The conservative dominance of the budget process and the deliberate avoidance of science to help guide policy making have become pervasive. The existence of climate change, for example, is denied by most conservative elected officials who have taken steps backward into a time when creationism was the dominant theory of the beginning of Earth and the origin of the species. But conservatives also have adopted other counterproductive stances, such as cutting off poor families from food stamp programs and refusing to address the rates of suicide and homelessness among military veterans in the United States.

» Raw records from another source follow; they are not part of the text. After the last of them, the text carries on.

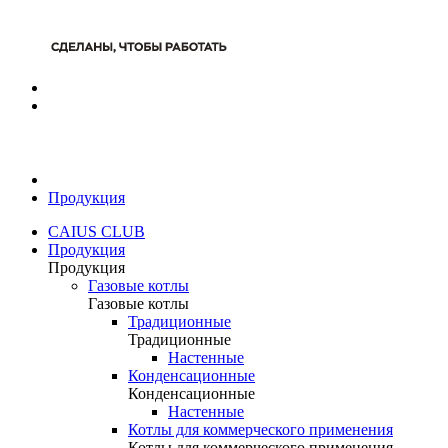
Продукция
CAIUS CLUB
Продукция
Продукция
Газовые котлы
Газовые котлы
Традиционные
Традиционные
Настенные
Конденсационные
Конденсационные
Настенные
Котлы для коммерческого применения
Котлы для коммерческого применения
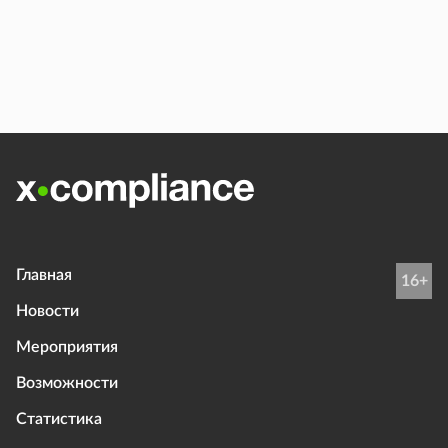
Главная
16+
Новости
Мероприятия
Возможности
Статистика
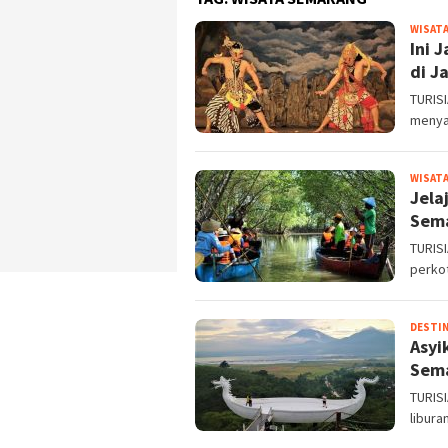
WISATA
Ini 
di J
TURISI
menya
WISATA
Jela
Sem
TURISI
perkot
DESTIN
Asyi
Sem
TURISI
libura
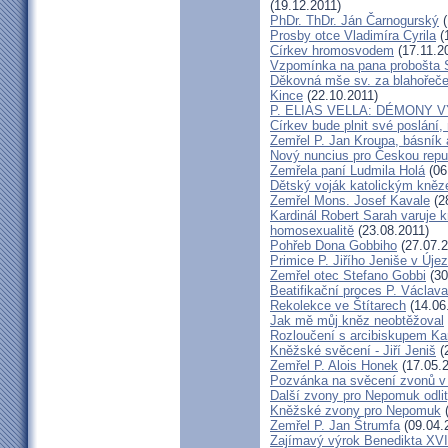
(19.12.2011)
PhDr. ThDr. Ján Čarnogurský
(
Prosby otce Vladimíra Cyrila
(
Církev hromosvodem
(17.11.2
Vzpomínka na pana probošta S
Děkovná mše sv. za blahořečen
Kince
(22.10.2011)
P. ELIAS VELLA: DÉMONY 
Církev bude plnit své poslání,
Zemřel P. Jan Kroupa, básník a
Nový nuncius pro Českou repu
Zemřela paní Ludmila Holá
(06
Dětský voják katolickým kně
Zemřel Mons. Josef Kavale
(2
Kardinál Robert Sarah varuje k
homosexualitě
(23.08.2011)
Pohřeb Dona Gobbiho
(27.07.2
Primice P. Jiřího Jeniše v Úje
Zemřel otec Stefano Gobbi
(30
Beatifikační proces P. Václav
Rekolekce ve Štítarech
(14.06
Jak mě můj kněz neobtěžoval
Rozloučení s arcibiskupem 
Kněžské svěcení - Jiří Jeniš
(
Zemřel P. Alois Honek
(17.05.2
Pozvánka na svěcení zvonů v
Další zvony pro Nepomuk odlit
Kněžské zvony pro Nepomuk
(
Zemřel P. Jan Štrumfa
(09.04.
Zajímavý výrok Benedikta XVI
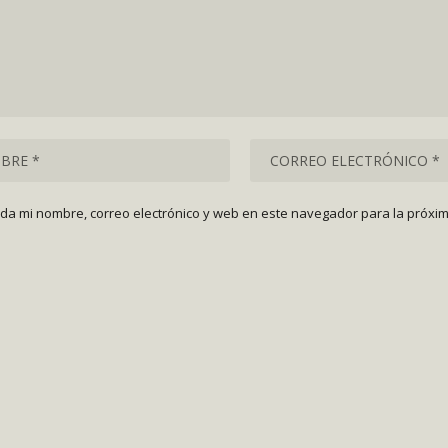
da mi nombre, correo electrónico y web en este navegador para la próxi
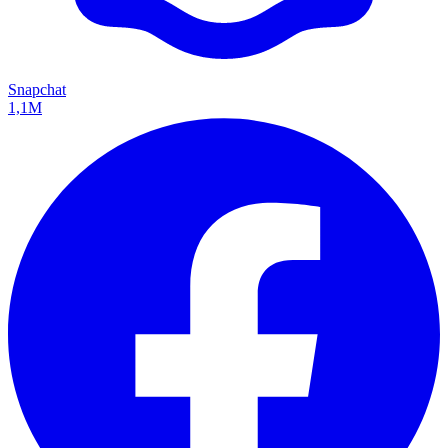
Snapchat
1,1M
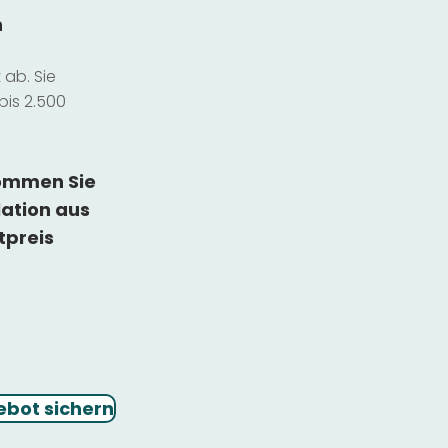
n
ab. Sie
bis 2.500
kommen Sie
lation
aus
tpreis
ebot sichern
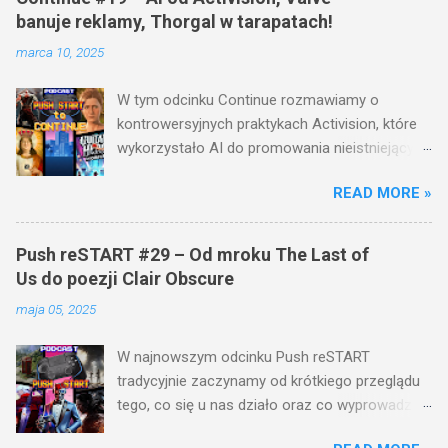
banuje reklamy, Thorgal w tarapatach!
marca 10, 2025
W tym odcinku Continue rozmawiamy o
kontrowersyjnych praktykach Activision, które
wykorzystało AI do promowania nieistniejących
gier. Valve robi coś, co spodoba się graczom –
READ MORE »
zakazuje wymuszonych reklam na Steamie! A
co z grą Thorgal ? Miała być hitem, a na razie
mamy komornika i problemy finansowe studia
Push reSTART #29 – Od mroku The Last of
Mighty Koi. Nie zabraknie też wieści o God of
Us do poezji Clair Obscure
War, Sony dostającym rykoszetem i
maja 05, 2025
absurdalnych różnicach cenowych w Split
Fiction. Sprawdź pełny odcinek i daj znać w
W najnowszym odcinku Push reSTART
komentarzach, co sądzisz o tych decyzjach! 🎮
tradycyjnie zaczynamy od krótkiego przeglądu
🔥 ROZDZIAŁY: 00:00:00 - 00:00:15 INTRO
tego, co się u nas działo oraz co wyprowadziło
00:00:15 - 00:00:41 WPROWADZENIE 00:00:42 -
nas z równowagi w ostatnim czasie. A potem…
00:17:14 NEWSY 00:17:15 - 00:17:42 MOWA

Meanwhile, a review of academic programs listed by the National Center for Education Statistics in its 2000 edition of the Classification of Instructional Programs (CIP) shows several academic disciplines that can and will eventually provide more insight into social media warfare. Based on this review of the CIP, the academic disciplines that can contribute to the understanding of social media warfare are

  • ? Mass communication/media studies programs that focus on the analysis and criticism of media institutions—how people experience and understand media content; the roles of media in producing and transforming culture; the social and cultural effects of mass media; and the psychological and behavioral aspects of media messages, interpretation, and utilization.
  • ? Political communication programs that focus on human and media communication in the political process—media effects and image management; political journalism; and the production and distribution of media messages in political settings.
  • ? Social psychology programs that focus on the study of individual behavior in group contexts, group behavior, and associated phenomena—social learning theory, group theory and dynamics; social cognition and inference; attribution theory; attitude formation, criminal behavior, and other social pathologies.
  • ? Sociology programs that focus on the systematic study of human social institutions and social relationships—social theory and social organization and structure; social stratification and hierarchies; dynamics of social change; social deviance and control; and specific social groups, social institutions, and social problems.

The basic applied theories guiding most of this analysis are based on a sociological perspective of organizational structure and interaction as well as interactions between social institutions, organizations, and individuals. The central guiding philosophy is rooted in conflict theory and is heavily influenced by the work of C. Wright Mills.